The Eleventh Circuit concisely summarized the theory behind protecting the public interest in trademark cases:
| ||It . . . is important to recognize that the enforcement of trademark laws benefits consumers even in cases where there is no possibility that consumers will be defrauded. For, to the extent that trademarks provide a means for the public to distinguish between manufacturers, they also provide incentives for manufacturers to provide quality goods. Traffickers of these counterfeit goods, however, attract some customers who would otherwise purchase the authentic goods. Trademark holders' returns to their investments in quality are thereby reduced. This reduction in profits may cause trademark holders to decrease their investments in quality below what they would spend were there no counterfeit goods. This in turn harms those consumers who wish to purchase higher quality goods.|
United States v. Torkington, 812 F.2d 1347, 1353 n.6 (11th Cir. 1987) (citation omitted).

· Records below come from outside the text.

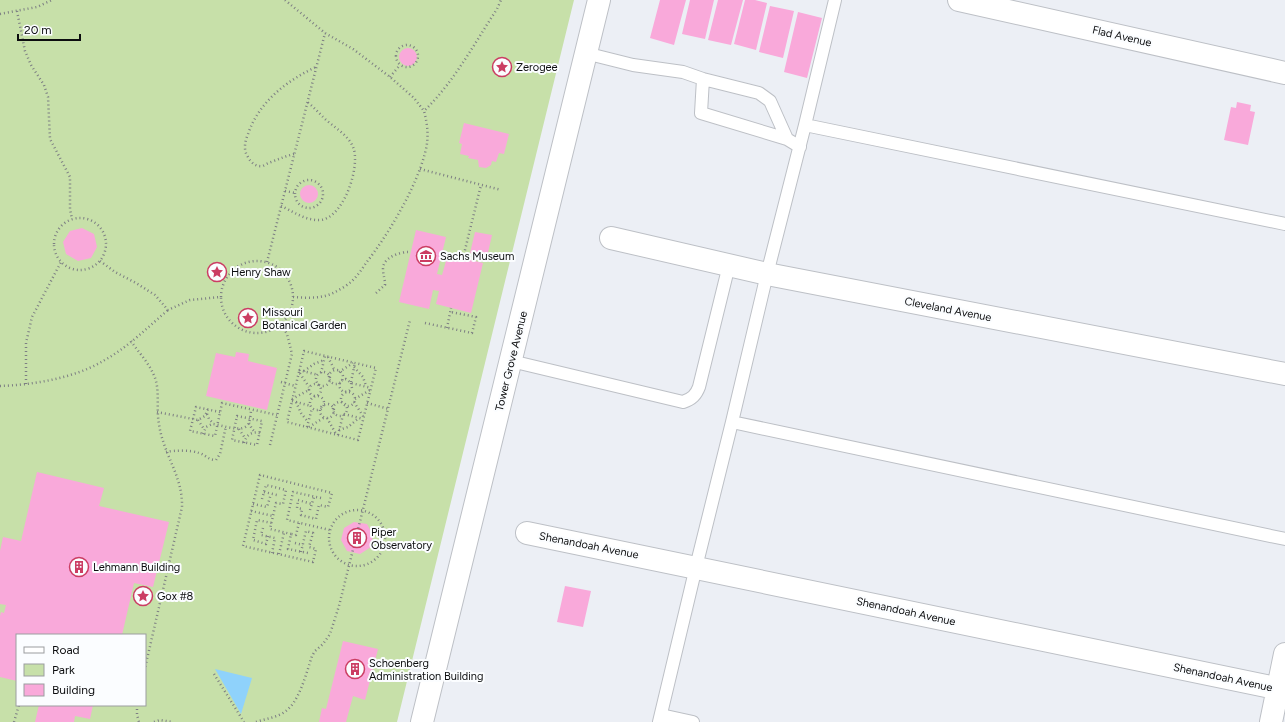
<svg xmlns="http://www.w3.org/2000/svg" width="1285" height="722" font-family="Figtree,sans-serif">
<style>
.green{fill:#c7e0a9;fill-rule:evenodd}
.water{fill:#8fd2fb}
.building{fill:#f9a9da}
.lines{fill:none;stroke-linecap:round;stroke-linejoin:round}
.lane-casing{stroke:#bdc0c6;stroke-width:14}
.street-casing{stroke:#bdc0c6;stroke-width:24}
.secondary-casing{stroke:#bdc0c6;stroke-width:24}
.path{stroke:#7d7f83;stroke-width:2.5;stroke-dasharray:1 3;stroke-linecap:butt}
.lane{stroke:#fff;stroke-width:12}
.street{stroke:#fff;stroke-width:22}
.secondary{stroke:#fff;stroke-width:22}
.labels{text-anchor:middle;stroke-width:4;stroke-linejoin:round;paint-order:stroke}
.street-label{font-size:11px;fill:#0c0d0f;stroke:#fbfdff}
.poi-label{font-size:11px;fill:#0c0d0f;stroke:#fbfdff;text-anchor:start}
</style>
<rect width="100%" height="100%" fill="#eceff5"/>
<path class="green" d="M0,0H574L397,722H0ZM17,635H145V705H17Z"/>
<path class="water" d="M215,669L252,678L241,714Z"/>
<path class="building" d="M660,0H686L674,45L650,38Z
M690,0H714L705,39L682,34Z
M718,0H743L731,45L708,40Z
M745,0H755L767,3L756,50L734,44Z
M770,6L794,11L783,58L759,52Z
M798,12L822,18L807,78L784,72Z
M399 57a9 9 0 1 1 18 0a9 9 0 1 1-18 0Z
M1237,102L1251,105L1250,111L1255,112L1248,145L1224,140L1231,107L1236,108Z
M464,123L509,134L504,154L499,153L496,162L492,161L491,165L486,168L479,167L478,160L468,158L469,156L460,154L462,144L459,143Z
M300 194a9 9 0 1 1 18 0a9 9 0 1 1-18 0Z
M82,228L94,234L97,247L91,258L78,261L66,254L63,242L70,231Z
M416,230L446,237L437,274L442,275L448,254L483,263L471,313L436,304L439,291L433,290L429,309L399,302Z
M475,232L492,235L487,257L470,253Z
M236,352L249,354L248,361L277,368L267,410L206,396L216,353L235,357Z
M37,472L104,488L99,506L169,522L153,587L134,583L122,635H17V681L0,677V616L1,612L4,613L6,605L0,604V551L3,537L21,541Z
M354,522L367,524L373,535L371,547L360,554L347,551L341,540L344,528Z
M565,586L591,591L583,627L557,622Z
M343,641L378,649L365,700L353,696L346,722H319L322,708L326,709Z
M39,705H93L90,719L75,716L74,722H35Z"/>
<g class="lines">
<defs>
<path id="lane" d="M585,53L633,65L683,72L703,79L759,93L770,101L787,139L800,147
M703,79L701,113L787,139
M805,125L1285,224
M511,361L683,402C692,399 696,395 699,387L729,265
M732,422L1285,539
M661,715L693,722
M659,722L696,567L732,422L767,274L805,125L835,0"/>
<path id="street" d="M959,0L1285,73
M611,238L767,274L1285,374
M527,533L1285,690
M1271,722L1285,654"/>
<path id="secondary" d="M422,722L599,0"/>
</defs>
<use href="#lane" class="lane-casing"/>
<use href="#street" class="street-casing"/>
<use href="#secondary" class="secondary-casing"/>
<path class="path" d="M285,0L325,33L353,49L390,77L414,98L424,111
M17,11L25,51L31,65L44,85L48,97L50,139L70,177V209L72,219
M0,14L37,7L52,0
M396 56a11 11 0 1 1 22 0a11 11 0 1 1-22 0Z
M390,77L400,65
M294,154C286,156 279,159 271,162C268,163 265,165 263,166C256,167 251,163 248,157C243,150 245,141 248,134C259,102 286,81 316,67
M420,169L501,190
M295 194a14 14 0 1 1 28 0a14 14 0 1 1-28 0Z
M285,191L296,193
M281,206C294,212 306,221 321,220C344,217 361,166 353,147C348,135 335,128 325,119C319,113 314,107 307,102
M54 244a26 26 0 1 1 52 0a26 26 0 1 1-52 0Z
M463,258L481,185
M221 297a36 36 0 1 1 72 0a36 36 0 1 1-72 0Z
M100,261L115,272L136,283L155,295L168,310L190,300L220,297
M267,262L325,33
M376,293L385,285C385,278 383,275 383,269C383,257 400,252 409,252
M293,297C308,298 322,299 335,292C341,289 348,285 353,280C358,275 362,269 366,263C388,235 416,188 425,153C429,139 428,126 424,111C454,82 474,44 497,9L501,0
M425,323L472,333L476,317L451,312
M447,328L451,308
M131,341C139,353 150,364 155,378C160,392 156,409 159,424C163,454 183,476 182,507L145,668
M328,357L335,371
M354,367L363,377L366,386
M299,370L318,375
M329 377a7 7 0 1 1 14 0a7 7 0 1 1-14 0Z
M304,371L314,364L324,360
M299,372L287,422L358,440L376,368L304,351L299,372L309,387
M339,372L353,363
M316 379a7 7 0 1 1 14 0a7 7 0 1 1-14 0Z
M321,373L325,356
M281,382L295,386
M351,382L355,363
M351,383L352,388L349,391L344,392C337,388 338,380 346,379L351,383L371,388
M309 390a6 6 0 1 1 12 0a6 6 0 1 1-12 0Z
M26,384V343L32,317L61,262
M0,386C32,385 75,378 103,361C127,348 147,328 168,310
M341 399a7 7 0 1 1 14 0a7 7 0 1 1-14 0Z
M310 403a7 7 0 1 1 14 0a7 7 0 1 1-14 0Z
M292,399L309,390
M355,399L370,390
M292,401L311,406
M296,402L301,413L308,422
M354,402L363,416
M333 409a7 7 0 1 1 14 0a7 7 0 1 1-14 0Z
M367,403L389,409
M320 411a7 7 0 1 1 14 0a7 7 0 1 1-14 0Z
M157,412L198,420L205,416L208,409
M220,412L196,407L190,431L215,436L222,403L277,415
M207,414L209,419L213,423
M344,414L363,419
M237,416L262,421L257,445L232,440Z
M327,418L336,434
M198,420L204,429
M249,423L252,429L255,432
M307,427L312,408
M309,427L325,417
M239,429L245,438
M339,430L348,427L359,418
M203,434L206,427L212,424C221,424 243,435 249,423C250,419 251,414 251,409
M338,435L343,415
M244,443C246,435 252,431 260,433
M270,445L292,354L287,334L281,324
M166,452C175,450 191,450 199,453C206,455 208,460 216,460L220,454L226,426
M264,492L277,495
M321,498L293,492L287,520L330,530
M262,499L266,485L286,490L283,504L276,503L270,529L291,534
M253,504L267,507L271,494
M329 538a28 28 0 1 1 56 0a28 28 0 1 1-56 0Z
M310,510L314,497
M251,511L273,516
M299,523L296,535L291,534L288,549L308,553
M263,528L261,535L275,538L272,553
M268,536L266,544L253,540L257,520L272,523
M295,543L303,545
M301,552L306,531L313,533L309,547L316,549L313,562L243,546L260,475L332,493L328,507L319,505L316,519L301,515L302,509L297,508L298,500L312,504
M279,554L284,533
M214,674L244,722
M137,705V715L139,722
M14,722L19,705
M154,722L160,720L172,722
M256,722C265,719 274,718 283,713C299,704 306,674 312,656L315,651L323,644L330,634L339,606L410,320"/>
<use href="#lane" class="lane"/>
<use href="#street" class="street"/>
<use href="#secondary" class="secondary"/>
</g>
<defs>
<symbol id="sight-ring" viewBox="-11 -11 22 22"><circle r="9.5" fill="#fbfdff" stroke="#cb3d63" stroke-width="1.5"/><path d="M0-6L1.8-2.2L6-1.7L2.9 1.2L3.7 5.4L0 3.3L-3.7 5.4L-2.9 1.2L-6-1.7L-1.8-2.2Z" fill="#cb3d63"/></symbol>
<symbol id="museum-ring" viewBox="-11 -11 22 22"><circle r="9.5" fill="#fbfdff" stroke="#cb3d63" stroke-width="1.5"/><path d="M0-6L6-3V-2H-6V-3ZM-5-1h2V3h-2ZM-1-1h2V3h-2ZM3-1h2V3H3ZM-6 4H6V6H-6Z" fill="#cb3d63"/></symbol>
<symbol id="building-ring" viewBox="-11 -11 22 22"><circle r="9.5" fill="#fbfdff" stroke="#cb3d63" stroke-width="1.5"/><path d="M-4-6H4V6H1V3H-1V6H-4ZM-2.5-4.3h1.7v1.8h-1.7ZM.8-4.3h1.7v1.8H.8ZM-2.5-1h1.7V.8h-1.7ZM.8-1h1.7V.8H.8Z" fill="#cb3d63"/></symbol>
</defs>
<g fill-rule="evenodd">
<use href="#sight-ring" x="491" y="56" width="22" height="22"/>
<use href="#museum-ring" x="415" y="245" width="22" height="22"/>
<use href="#sight-ring" x="206" y="261" width="22" height="22"/>
<use href="#sight-ring" x="237" y="307" width="22" height="22"/>
<use href="#building-ring" x="346" y="527" width="22" height="22"/>
<use href="#building-ring" x="68" y="556" width="22" height="22"/>
<use href="#sight-ring" x="132" y="585" width="22" height="22"/>
<use href="#building-ring" x="344" y="658" width="22" height="22"/>
</g>
<g class="labels">
<g class="street-label">
<text transform="translate(1122 36) rotate(13)" y="4">Flad Avenue</text>
<text transform="translate(948 309) rotate(11)" y="4">Cleveland Avenue</text>
<text transform="translate(511 361) rotate(-76)" y="4">Tower Grove Avenue</text>
<text transform="translate(589 545) rotate(11)" y="4">Shenandoah Avenue</text>
<text transform="translate(906 611) rotate(12)" y="4">Shenandoah Avenue</text>
<text transform="translate(1223 677) rotate(12)" y="4">Shenandoah Avenue</text>
</g>
<g class="poi-label">
<text x="516" y="71">Zerogee</text>
<text x="440" y="260">Sachs Museum</text>
<text x="231" y="276">Henry Shaw</text>
<text x="262" y="316">Missouri<tspan x="262" dy="13">Botanical Garden</tspan></text>
<text x="371" y="536">Piper<tspan x="371" dy="13">Observatory</tspan></text>
<text x="93" y="571">Lehmann Building</text>
<text x="157" y="600">Gox #8</text>
<text x="369" y="667">Schoenberg<tspan x="369" dy="13">Administration Building</tspan></text>
</g>
</g>
<rect x="16" y="634" width="130" height="72" fill="#fbfdff" stroke="#9b9d9f"/>
<rect x="24" y="647" width="20" height="6" fill="#ffffff" stroke="#9b9d9f"/>
<text x="52" y="654" font-size="12" fill="#0c0d0f">Road</text>
<rect x="24" y="664" width="20" height="12" fill="#c7e0a9" stroke="#9b9d9f"/>
<text x="52" y="674" font-size="12" fill="#0c0d0f">Park</text>
<rect x="24" y="684" width="20" height="12" fill="#f9a9da" stroke="#9b9d9f"/>
<text x="52" y="694" font-size="12" fill="#0c0d0f">Building</text>
<path d="M18 34v6h62v-6" fill="none" stroke="#0c0d0f" stroke-width="2"/>
<text x="24" y="34" font-size="12" fill="#0c0d0f" stroke="#fbfdff" stroke-width="3" paint-order="stroke">20 m</text>
</svg>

"The more sophisticated the consumers, the less likely they are to be misled by similarity in marks." TCPIP Holding Co., Inc. v. Haar Communications, Inc., 244 F.3d 88, 102 (2d Cir.2001); see Cadbury Beverages, Inc. v. Cott Corp., 73 F.3d 474, 480 (2d Cir.1996) ("The sophistication factor recognizes that the likelihood of confusion between the products at issue depends in part on the sophistication of the relevant purchasers.").